Tout le monde connait le personnage de fiction du Joker. Super-vilain dans les comic books de DC Comics, il a été créé par Jerry Robinson, Bill Finger et Bob Kane et apparaît dès printemps 1940 dans les Batman de l’époque. Anti-héros culte, il ne se départit jamais d’un sourire maléfique et d’un rire aussi crispant que le bruit d’un hérisson qu’on empale. Les déclinaisons cinématographiques sont déjà légion, avec des Heath Ledger et Jack Nicholson rentrés dans la légende. Une nouvelle version laissait entrevoir une possibilité de lassitude ou au contraire d’un renouvellement. Pourtant ce Joker très (trop?) humain, s’il surprend, perd de sa patine Comics et, en devenant humain, interroge plus sur notre société que sur sa dimension culte. Le contexte sombre prend le pas sur la dimension du personnage.

Un parti pris social et viscéral

Eludons tout de suite les évidences. Ce Joaquin Phoenix amaigri et constamment intense laissait présager une conquête de la récompense suprême, l’Oscar du meilleur acteur, et ça n’a pas manqué. Il porte le film sur ses épaules et apparait dans environ 95% des plans (au doigt mouillé). A fleur de peau, il sert pendant longtemps de victime sacrificielle à ses semblables, recevant roustes sur roustes avant d’agir, personnifiant cette société qui en a assez de prendre des coups sans réagir. Sous-entendu la loi ne sert que les plus fortunés et n’assure pas l’équité des traitements judiciaires individuels. Sa prise de conscience est symbolisée par cet accoutrement de clown derrière lequel il se sent enfin capable de dire non et de jeter aux oubliettes la retenue qui sert de base à la vie en société. Sans le vouloir, il devient un symbole pour ceux qui n’en peuvent plus.

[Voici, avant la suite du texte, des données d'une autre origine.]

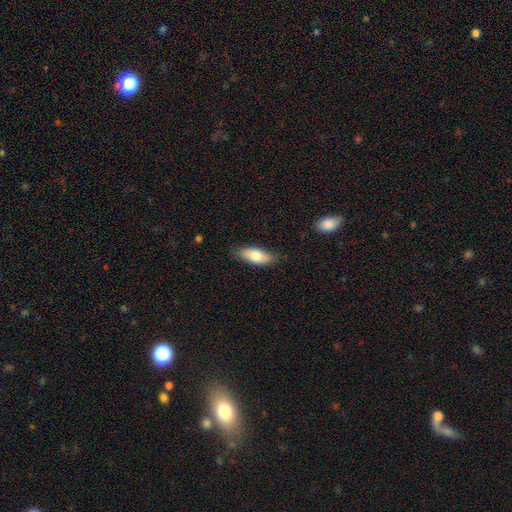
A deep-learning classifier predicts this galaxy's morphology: The model was most divided on "smooth or featured": smooth: 78%, featured or disk: 16%, star or artifact: 6%. More confident: merging — none (81%); how rounded — in between (80%).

Selina Kyle proclamait There’s a storm coming Mister Wayne dans The Dark Knight Rises, et le Joker du Dark Knight était avant tout un chien fou, Todd Philips fait le grand écart et le masque de clown devient un symbole de la colère du peuple comme le masque de Guy Fawke porté par le personnage de V dans V pour Vendetta. Beaucoup des masques arborés par la foule ressemblent d’ailleurs furieusement à ceux des sbires du Joker dans The Dark Knight, notamment pendant le hold up initial. Le film insiste sur un ras le bol généralisé vis à vis de l’opulence d’une classe fortunée mince en nombre et indécemment riche, surtout en comparaison avec les coupes drastiques de l’état dans les aides publiques et sociales. Le lien est souligné sans ambages, les riches deviennent une caste à abattre et c’est là que le lien avec le justicier ailé apparait.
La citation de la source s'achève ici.